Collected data
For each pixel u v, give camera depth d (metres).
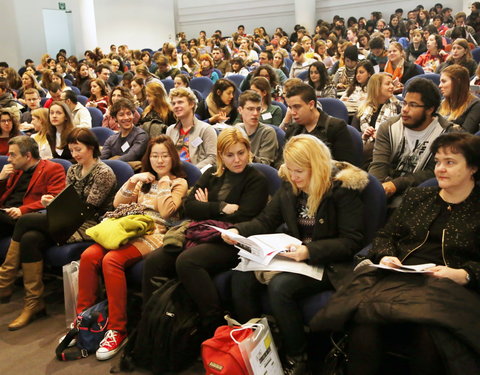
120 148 3.58
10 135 3.81
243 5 13.79
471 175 1.73
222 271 2.13
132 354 2.10
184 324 2.01
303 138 1.96
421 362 1.49
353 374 1.60
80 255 2.54
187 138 3.31
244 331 1.77
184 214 2.51
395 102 3.36
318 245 1.88
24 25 12.16
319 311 1.67
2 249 2.73
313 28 12.50
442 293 1.51
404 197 1.93
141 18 13.81
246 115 3.06
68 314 2.44
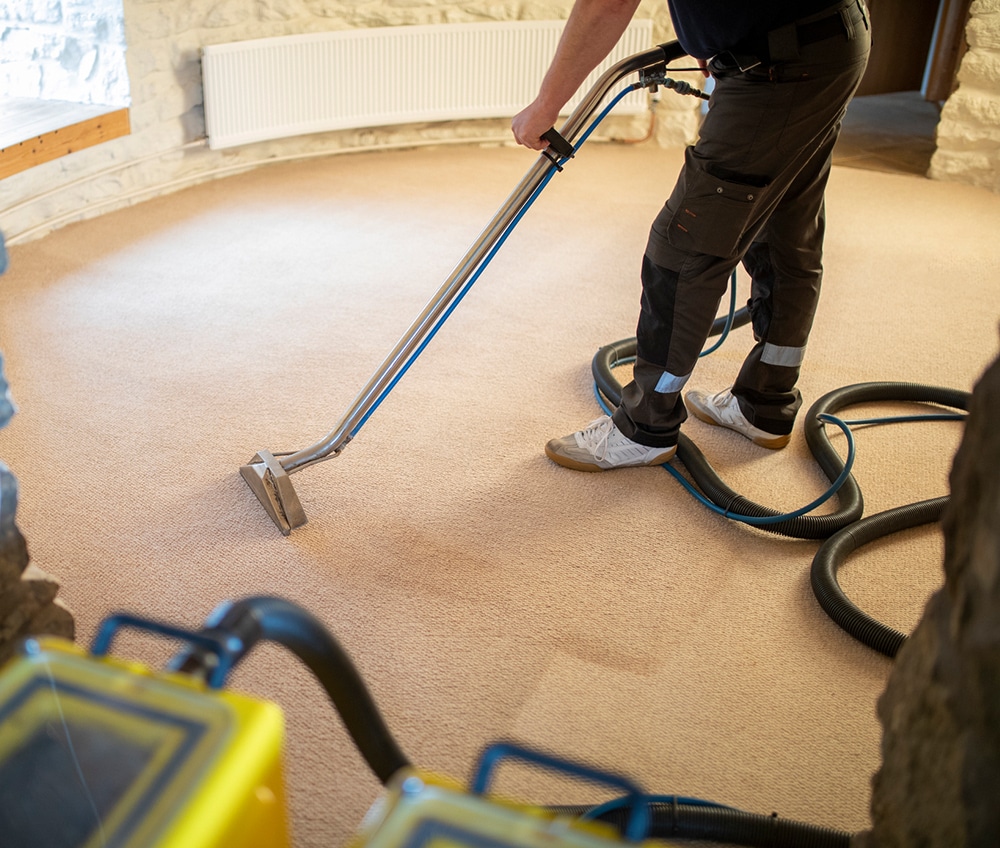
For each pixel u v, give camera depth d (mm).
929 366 2723
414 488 2080
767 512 1975
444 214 3789
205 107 3941
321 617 1695
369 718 875
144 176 3842
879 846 919
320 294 3029
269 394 2434
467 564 1853
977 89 4199
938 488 2154
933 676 839
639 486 2127
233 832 572
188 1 3771
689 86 1820
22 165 3172
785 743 1490
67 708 620
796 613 1769
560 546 1919
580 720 1514
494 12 4559
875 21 5613
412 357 1849
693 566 1882
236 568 1810
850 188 4258
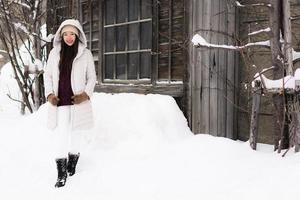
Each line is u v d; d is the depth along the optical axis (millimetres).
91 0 7223
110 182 3738
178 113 5285
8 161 4773
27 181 4164
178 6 5660
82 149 4801
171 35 5762
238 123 5355
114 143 4906
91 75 4211
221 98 5168
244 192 3053
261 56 5047
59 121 4145
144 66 6258
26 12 8242
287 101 3975
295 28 4812
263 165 3545
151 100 5492
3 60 13656
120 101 5672
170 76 5770
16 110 9070
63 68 4152
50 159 4695
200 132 5180
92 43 7281
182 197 3213
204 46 4305
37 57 8289
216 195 3121
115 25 6781
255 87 4145
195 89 5254
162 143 4688
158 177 3650
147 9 6172
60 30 4180
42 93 8320
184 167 3779
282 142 3936
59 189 3848
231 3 5109
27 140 5371
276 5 4102
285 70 4117
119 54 6727
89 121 4219
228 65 5203
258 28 5109
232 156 3914
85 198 3527
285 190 2941
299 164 3350
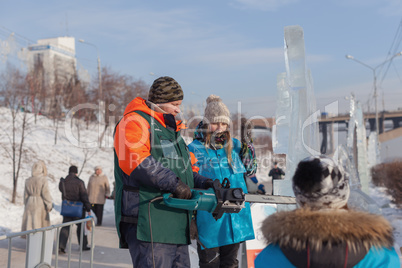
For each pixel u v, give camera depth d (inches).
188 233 102.9
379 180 761.6
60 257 274.1
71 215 299.4
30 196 324.8
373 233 61.8
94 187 435.8
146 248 98.1
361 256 61.6
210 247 135.6
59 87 1409.9
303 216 63.6
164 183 96.8
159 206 99.5
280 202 101.7
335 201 65.8
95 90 1563.7
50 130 1176.2
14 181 599.2
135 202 99.3
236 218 137.9
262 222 70.7
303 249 62.6
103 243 326.0
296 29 152.0
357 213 64.1
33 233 147.9
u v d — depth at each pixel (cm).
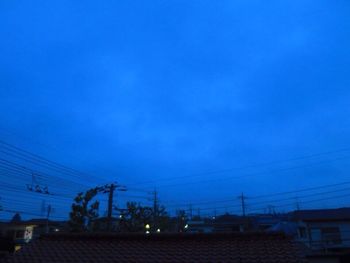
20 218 6059
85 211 3341
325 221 3866
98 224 3669
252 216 6100
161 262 1352
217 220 6456
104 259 1423
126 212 3975
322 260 2911
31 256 1518
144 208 4047
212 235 1558
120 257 1431
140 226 3944
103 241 1645
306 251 2981
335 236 3784
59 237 1720
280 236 1505
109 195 3706
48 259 1470
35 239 1741
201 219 6938
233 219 6412
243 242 1489
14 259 1500
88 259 1438
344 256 2797
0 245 3472
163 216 4862
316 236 3831
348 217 3828
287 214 5625
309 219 3878
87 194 3397
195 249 1453
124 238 1652
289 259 1301
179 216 5659
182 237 1584
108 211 3659
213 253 1396
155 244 1554
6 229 4966
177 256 1394
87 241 1662
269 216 6022
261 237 1515
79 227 3300
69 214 3347
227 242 1501
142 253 1457
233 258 1334
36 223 5212
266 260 1298
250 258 1324
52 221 5862
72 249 1573
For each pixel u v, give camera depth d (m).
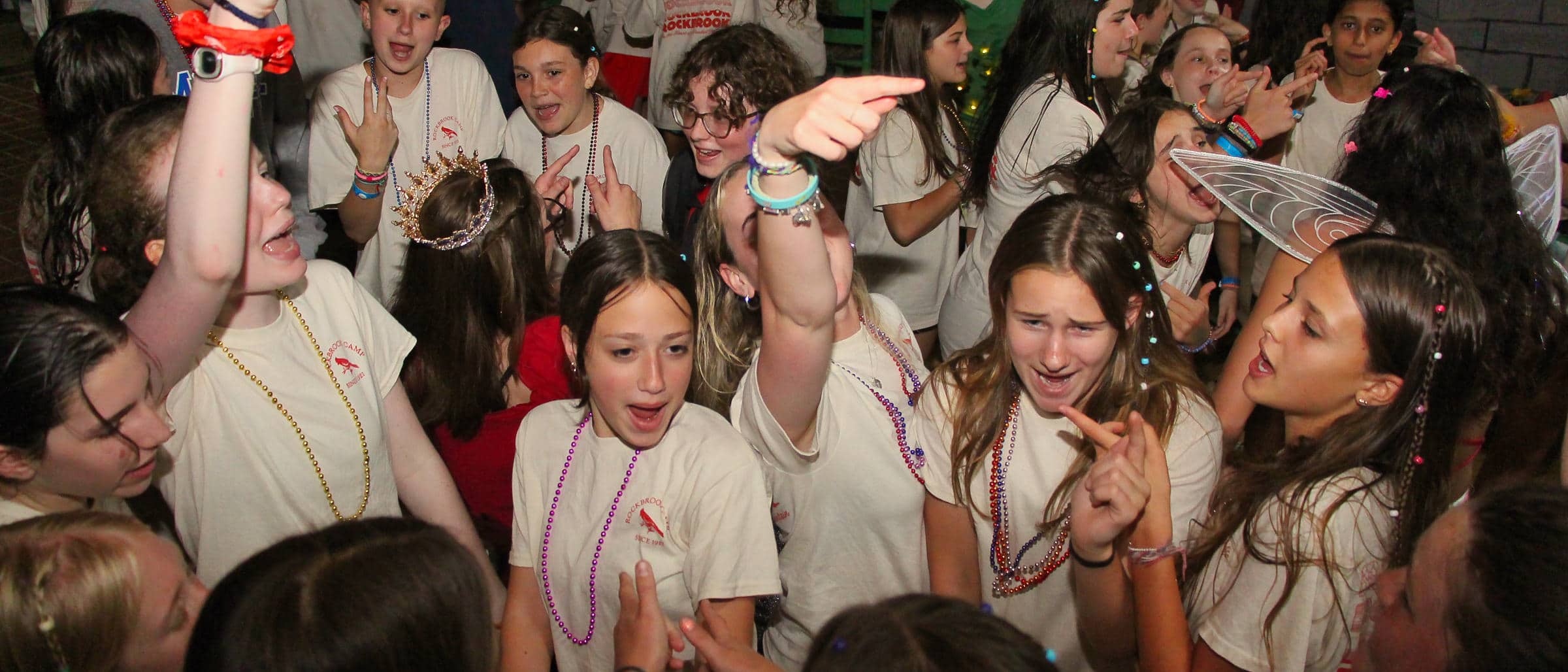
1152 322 2.01
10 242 5.16
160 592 1.40
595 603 2.00
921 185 3.44
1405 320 1.77
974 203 3.48
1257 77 2.98
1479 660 1.21
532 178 3.73
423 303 2.43
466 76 3.71
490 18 4.89
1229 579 1.87
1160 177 2.87
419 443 2.26
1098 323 1.87
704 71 2.85
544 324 2.49
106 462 1.62
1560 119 3.49
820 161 1.74
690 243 2.99
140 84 2.68
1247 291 4.40
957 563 2.14
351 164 3.56
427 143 3.64
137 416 1.63
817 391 1.81
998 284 1.97
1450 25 6.15
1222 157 2.74
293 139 3.73
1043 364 1.91
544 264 2.54
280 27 1.59
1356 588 1.74
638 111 5.78
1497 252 2.39
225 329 1.90
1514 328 2.23
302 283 2.03
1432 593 1.29
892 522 2.07
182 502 1.94
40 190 2.69
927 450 2.08
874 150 3.46
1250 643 1.76
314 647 1.15
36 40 4.48
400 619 1.19
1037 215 1.92
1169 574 1.80
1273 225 2.54
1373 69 3.90
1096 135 3.14
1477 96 2.52
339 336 2.06
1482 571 1.23
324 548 1.26
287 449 1.94
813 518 2.05
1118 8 3.18
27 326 1.50
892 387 2.11
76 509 1.66
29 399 1.50
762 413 1.89
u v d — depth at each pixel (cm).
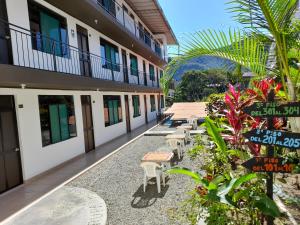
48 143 936
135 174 830
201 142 745
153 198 626
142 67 2450
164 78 438
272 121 271
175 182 727
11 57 773
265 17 312
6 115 759
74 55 1140
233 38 381
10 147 766
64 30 1084
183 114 1900
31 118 847
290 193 402
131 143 1408
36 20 902
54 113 983
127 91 1833
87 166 965
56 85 850
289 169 264
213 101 1260
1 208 622
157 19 2427
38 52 895
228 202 264
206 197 273
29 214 578
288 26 322
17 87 787
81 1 982
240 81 514
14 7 790
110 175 834
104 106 1485
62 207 603
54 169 950
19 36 804
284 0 298
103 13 1194
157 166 661
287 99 370
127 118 1922
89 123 1285
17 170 789
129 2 1964
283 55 340
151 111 2767
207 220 279
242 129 433
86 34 1298
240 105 423
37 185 784
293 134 259
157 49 3031
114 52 1706
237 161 453
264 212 265
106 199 637
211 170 427
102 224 507
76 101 1150
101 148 1314
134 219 523
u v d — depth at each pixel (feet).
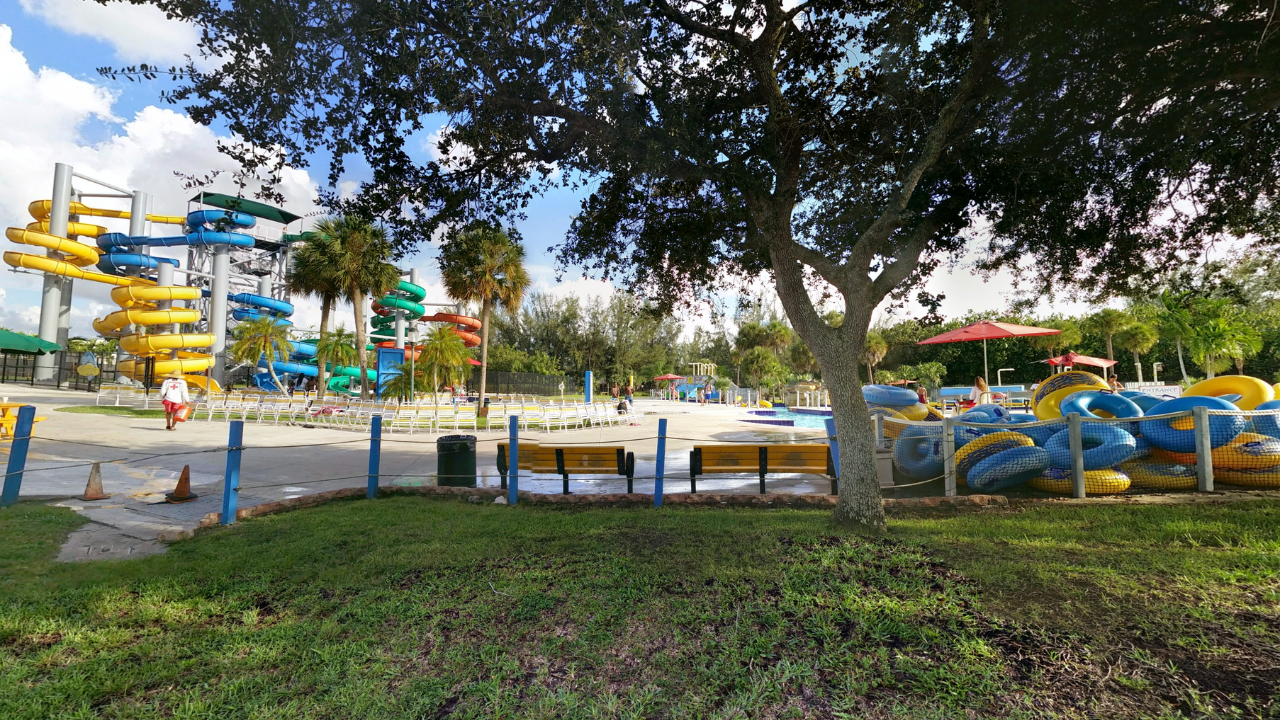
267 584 13.80
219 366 112.47
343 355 89.81
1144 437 24.30
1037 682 8.68
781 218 18.35
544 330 215.92
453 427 58.29
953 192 19.13
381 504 22.97
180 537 17.80
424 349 76.84
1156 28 14.08
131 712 8.51
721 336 234.17
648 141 16.01
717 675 9.21
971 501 21.62
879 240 17.52
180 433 46.24
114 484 26.35
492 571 14.39
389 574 14.32
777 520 19.27
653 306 24.53
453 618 11.64
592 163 18.74
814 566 13.98
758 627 10.89
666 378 166.50
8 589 13.28
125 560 15.58
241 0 13.20
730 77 19.15
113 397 79.41
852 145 19.79
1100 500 22.02
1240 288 21.76
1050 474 23.31
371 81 15.34
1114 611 11.10
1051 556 14.56
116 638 10.93
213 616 12.07
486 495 24.41
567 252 22.25
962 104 16.88
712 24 19.08
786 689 8.78
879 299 17.97
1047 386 31.63
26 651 10.44
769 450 23.91
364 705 8.52
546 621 11.42
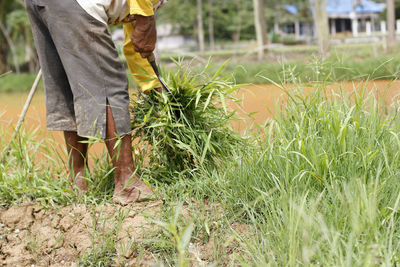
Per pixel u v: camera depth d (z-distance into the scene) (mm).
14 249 2350
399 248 1839
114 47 2482
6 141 3359
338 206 2072
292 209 1924
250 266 1912
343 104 2709
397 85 3037
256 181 2383
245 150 2754
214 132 2779
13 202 2652
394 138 2441
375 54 15594
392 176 2178
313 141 2420
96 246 2260
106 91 2439
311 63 2887
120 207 2434
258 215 2262
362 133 2471
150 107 2766
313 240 1851
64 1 2348
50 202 2611
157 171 2738
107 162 2883
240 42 51000
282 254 1834
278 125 2676
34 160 3336
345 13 62156
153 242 2191
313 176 2246
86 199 2555
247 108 4602
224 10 52469
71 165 2773
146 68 2818
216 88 2799
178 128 2654
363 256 1687
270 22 55625
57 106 2648
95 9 2371
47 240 2379
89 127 2449
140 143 2805
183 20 48719
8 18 22891
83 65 2408
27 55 25438
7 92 15367
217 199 2479
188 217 2314
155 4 2643
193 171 2715
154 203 2482
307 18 54219
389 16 20141
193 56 2910
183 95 2730
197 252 2135
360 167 2287
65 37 2383
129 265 2148
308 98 2836
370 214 1767
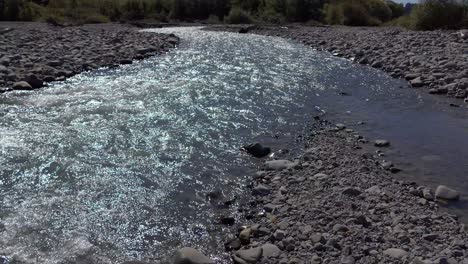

• _GOAL OF THE EXERCISE_
Among the records above, find the lines that contain "give" and copy every one.

• _EXPECTED ANSWER_
For each pixel u v, give camera depth d (metres).
For each pixel u v, give camera depth d (mm).
For each pixel u v, give camera depth d (inches).
For each pixel u v, give camera depth d (m).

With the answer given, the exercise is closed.